We believe that a few things are coming back into line, which will help us just bring back stability and, and more importantly, bring back growth as revenue and, and bring stability at the margin level. So that's the first bucket. On the second piece, the investments that we're making are also playing out. Semiconductor is a very important sector. It's going through an inflection point, and I believe we're going to position ourselves very strongly in this inflection point to take advantage of the growth in the investments that are going to happen in this sector. Similarly, energy is a very important sector. We spoke a little bit about our acquisition of Citec in England about twenty-four months ago. Citec is now fully integrated into Cyient.

We're delivering a lot of value there, and we believe that we will also deliver some very good value into the Middle East market. So all these things will really help with the, perhaps not with the immediate growth, but definitely with the medium to short, medium time. You know, a couple of quarters will start seeing the outcome of a number of these and a lot of other initiatives that we've highlighted to you and updated you in the past. The third thing, which we didn't talk about, is the strength of the balance sheet. One is, of course, we continue to maintain a strong balance sheet in terms of how we're audited, et cetera, et cetera. But more importantly, this quarter also, we cleaned out all the debt.

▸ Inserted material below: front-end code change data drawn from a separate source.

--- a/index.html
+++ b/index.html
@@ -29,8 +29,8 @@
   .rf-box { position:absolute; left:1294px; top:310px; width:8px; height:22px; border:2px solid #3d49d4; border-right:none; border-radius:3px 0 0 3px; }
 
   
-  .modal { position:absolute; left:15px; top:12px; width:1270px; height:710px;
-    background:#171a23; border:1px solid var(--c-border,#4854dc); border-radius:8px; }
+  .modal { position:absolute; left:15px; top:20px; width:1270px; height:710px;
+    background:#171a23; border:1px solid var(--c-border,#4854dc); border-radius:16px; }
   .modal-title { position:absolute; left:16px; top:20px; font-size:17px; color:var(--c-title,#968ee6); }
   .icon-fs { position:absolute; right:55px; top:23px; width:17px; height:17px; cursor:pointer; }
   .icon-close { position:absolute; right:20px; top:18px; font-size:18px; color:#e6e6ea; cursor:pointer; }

We had $94 billion of debt after the acquisition of Citec. And purely from organic cash generation in the last eighteen months, we were able to clean out that debt. Of course, we took some money from the DLM acquisition, but that's only a stopgap just on how we manage our investments in cash flows. So I also am very happy to report that there's a very strong balance sheet in place. And now for us to, again, perhaps lever up and perhaps do even more acquisitions, well, we will definitely do more acquisitions and perhaps lever up to do those acquisitions. The dry powder and the financial muscle and wherewithal that we have is significantly higher.

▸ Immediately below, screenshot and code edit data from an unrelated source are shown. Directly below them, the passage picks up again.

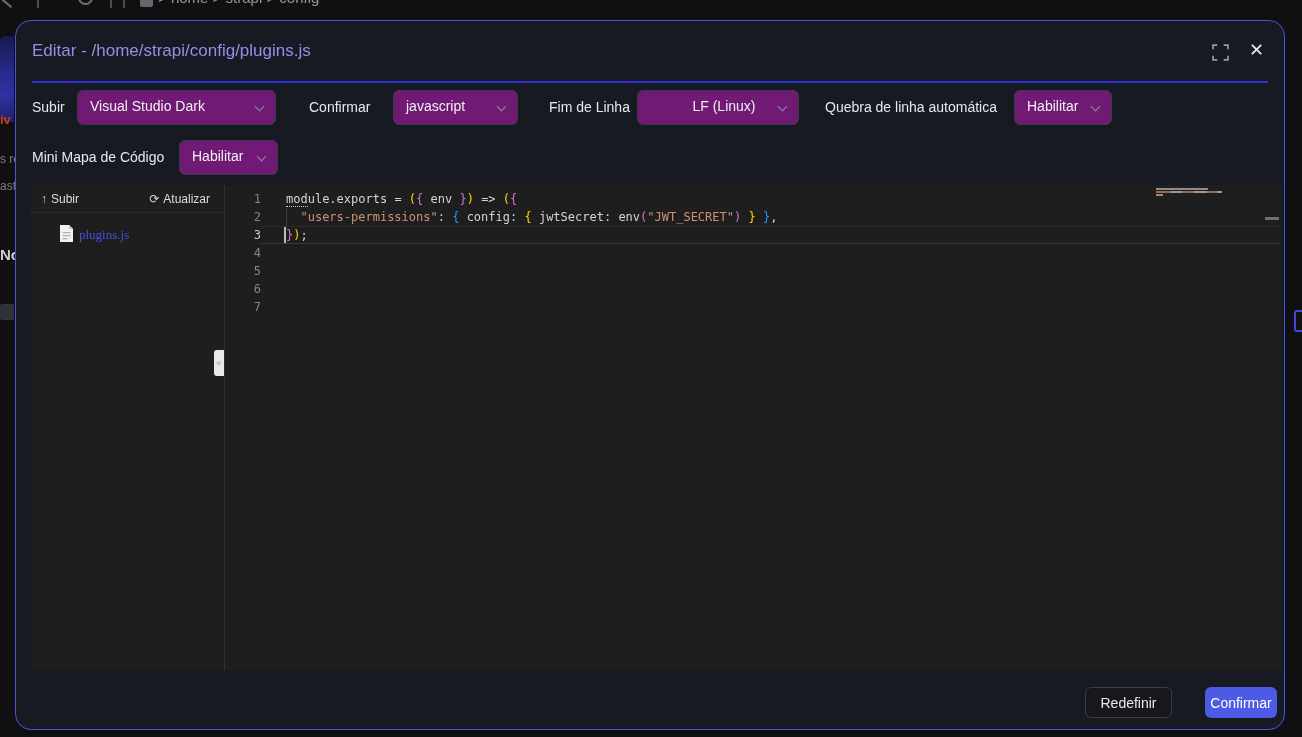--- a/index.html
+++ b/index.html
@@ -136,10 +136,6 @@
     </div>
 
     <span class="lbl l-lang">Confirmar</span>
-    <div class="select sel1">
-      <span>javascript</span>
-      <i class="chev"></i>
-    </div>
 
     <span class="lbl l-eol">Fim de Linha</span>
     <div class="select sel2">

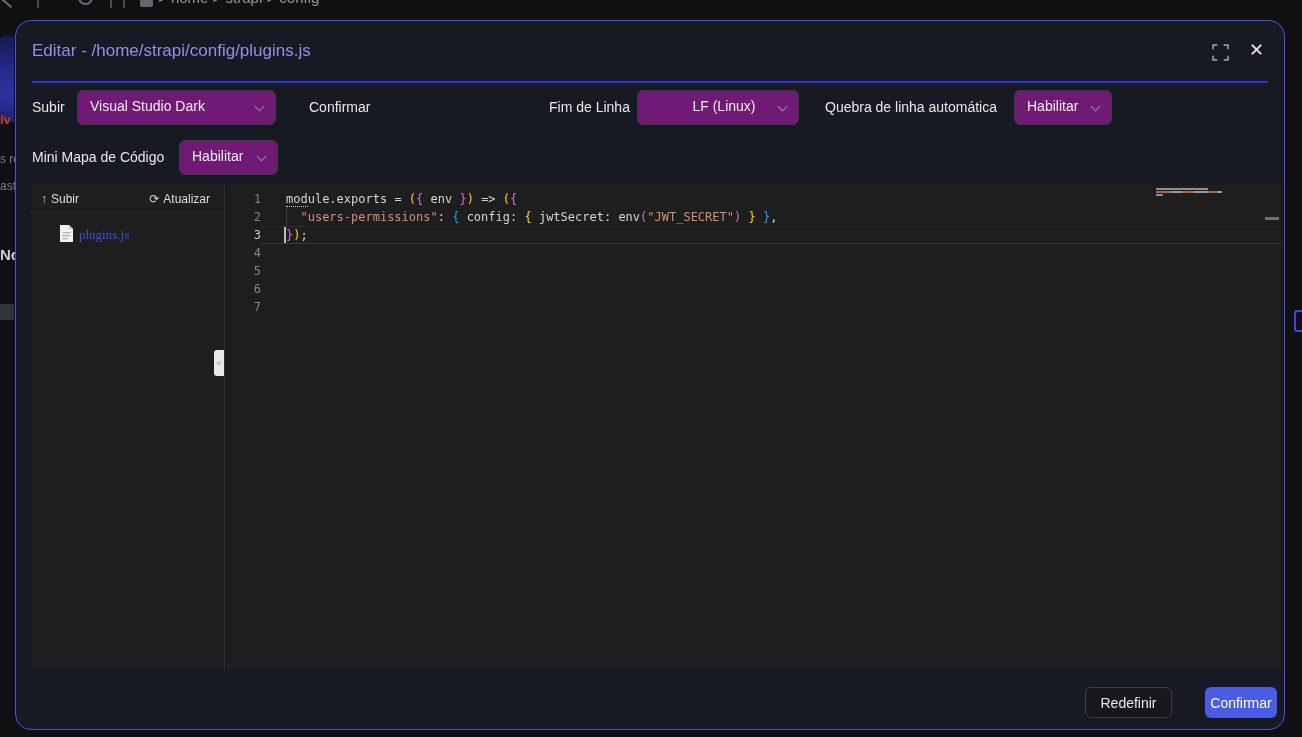--- a/index.html
+++ b/index.html
@@ -21,7 +21,7 @@
   .lf-blue { position:absolute; left:0; top:36px; width:14px; height:86px; border-radius:5px 0 0 5px;
     background:linear-gradient(180deg,#171a4e 0%,#262a88 40%,#2e32a4 68%,#1e2166 100%); }
   .lf { position:absolute; left:0; overflow:hidden; white-space:nowrap; width:15px; }
-  .lf.t1 { top:112px; font-size:13px; font-weight:bold; color:#c2410c; }
+  .lf.t1 { top:112px; font-size:18px; font-weight:bold; color:#ec4899; }
   .lf.t2 { top:152px; font-size:12px; color:#7e7e82; }
   .lf.t3 { top:179px; font-size:12px; color:#7e7e82; }
   .lf.t4 { top:246px; font-size:15px; font-weight:bold; color:#cfcfd2; }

So on all these three counts, the gearing now of revenue and growth, the strategic investments that we're making and the strength of the balance sheet, gives me immense confidence that we're gonna see some very good quarters ahead of us. With that, thank you very much for your support as always. Thanks for the great questions, and we'll again speak in about a quarter or so. Thank you.

Operator

Thank you. Ladies and gentlemen, that concludes this conference. Thank you all for joining us. You may now disconnect the line.